Kilomètre zéro

Critique - LE MONDE | 13.09.05 | 13h47
Info
ourné en grande partie au Kurdistan irakien après la chute du régime de Saddam Hussein, Kilomètre zéro, d'Hiner Saleem, vacille sous le poids de l'histoire.
Ako (Nazmî Kirik) se refuse à rejoindre les peshmergas et voudrait fuir le Kurdistan ; il n'en a pas le temps et est enrôlé de force dans l'armée irakienne (on est à la fin du conflit irako-iranien). Alors qu'il cherche à se faire réformer pour blessure, on lui demande d'accompagner le cercueil d'un soldat mort au front jusqu'à son village natal. Conduit par un chauffeur de taxi arabe, Ako tente de parvenir jusque chez lui. Ce compagnonnage forcé sert à Hiner Saleem d'élément de démonstration : pas plus qu'Ako et son chauffeur, propulsés sur les (mauvaises) routes d'Irak par le pouvoir militaire, les Kurdes et les Arabes ne peuvent s'entendre. Il leur faudra repartir de zéro. L'urgence de ce discours est telle qu'Hiner Saleem n'a presque plus jamais recours à l'invention poétique, à l'humour absurde qui caractérisaient son précédent film, Vodka Lemon.

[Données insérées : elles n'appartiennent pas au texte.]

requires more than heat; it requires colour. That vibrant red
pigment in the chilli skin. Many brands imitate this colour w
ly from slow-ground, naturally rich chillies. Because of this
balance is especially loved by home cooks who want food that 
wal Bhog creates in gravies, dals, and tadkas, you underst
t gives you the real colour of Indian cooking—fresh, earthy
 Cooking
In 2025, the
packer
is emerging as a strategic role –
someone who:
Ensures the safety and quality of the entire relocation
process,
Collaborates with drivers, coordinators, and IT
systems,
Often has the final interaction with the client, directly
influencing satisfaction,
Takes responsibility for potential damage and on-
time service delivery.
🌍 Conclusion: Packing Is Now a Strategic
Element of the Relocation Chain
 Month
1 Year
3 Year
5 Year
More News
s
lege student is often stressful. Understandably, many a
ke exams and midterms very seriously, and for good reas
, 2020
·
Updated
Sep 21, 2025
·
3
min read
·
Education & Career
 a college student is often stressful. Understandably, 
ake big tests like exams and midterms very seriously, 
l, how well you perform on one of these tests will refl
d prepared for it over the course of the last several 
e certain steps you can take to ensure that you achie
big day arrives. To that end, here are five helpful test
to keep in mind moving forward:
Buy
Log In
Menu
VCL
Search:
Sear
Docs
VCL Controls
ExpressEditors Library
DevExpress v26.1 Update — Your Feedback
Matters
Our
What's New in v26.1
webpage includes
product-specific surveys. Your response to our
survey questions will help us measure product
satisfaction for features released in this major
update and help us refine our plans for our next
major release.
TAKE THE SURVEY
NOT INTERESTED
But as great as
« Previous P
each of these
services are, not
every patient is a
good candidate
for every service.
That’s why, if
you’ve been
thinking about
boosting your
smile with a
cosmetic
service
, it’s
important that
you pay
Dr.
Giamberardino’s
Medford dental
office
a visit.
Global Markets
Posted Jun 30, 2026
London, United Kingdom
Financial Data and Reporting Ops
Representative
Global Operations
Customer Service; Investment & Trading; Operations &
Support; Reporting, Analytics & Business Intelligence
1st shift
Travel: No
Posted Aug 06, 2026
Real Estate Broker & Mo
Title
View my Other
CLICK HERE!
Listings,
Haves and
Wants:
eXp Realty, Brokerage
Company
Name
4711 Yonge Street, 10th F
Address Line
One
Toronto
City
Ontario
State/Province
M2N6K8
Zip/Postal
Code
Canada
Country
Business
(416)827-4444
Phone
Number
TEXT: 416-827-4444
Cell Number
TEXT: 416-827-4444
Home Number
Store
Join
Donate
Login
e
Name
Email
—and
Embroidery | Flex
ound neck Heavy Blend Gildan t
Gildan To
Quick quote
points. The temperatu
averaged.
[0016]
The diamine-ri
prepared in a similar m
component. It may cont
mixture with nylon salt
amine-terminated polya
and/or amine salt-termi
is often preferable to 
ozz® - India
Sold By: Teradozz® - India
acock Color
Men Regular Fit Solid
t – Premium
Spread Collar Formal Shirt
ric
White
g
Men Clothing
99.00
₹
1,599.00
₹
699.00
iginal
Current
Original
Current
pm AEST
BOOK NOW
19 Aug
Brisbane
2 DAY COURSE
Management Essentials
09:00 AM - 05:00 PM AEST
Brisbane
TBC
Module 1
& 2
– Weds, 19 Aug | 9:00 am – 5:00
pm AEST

Cette fois, tout est mis à plat, montré et remontré, comme cette statue de Saddam trimballée à travers le pays en même temps que le cadavre du héros de guerre. Ce ressassement est le signe, bien sûr, de la défaite du cinéaste face à son sujet. Mais il est aussi le moyen de tenter de communiquer à un spectateur éloigné le poids obsessionnel de la réalité de l'exil. Et il arrive qu'Hiner Saleem fasse éclater la dimension amoureuse de cette obsession dans la beauté d'un plan sur les montagnes du Kurdistan. ­


Film franco-kurde d'Hiner Saleem. Avec Nazmî Kirik, Eyam Ekrem. (1 h 36.)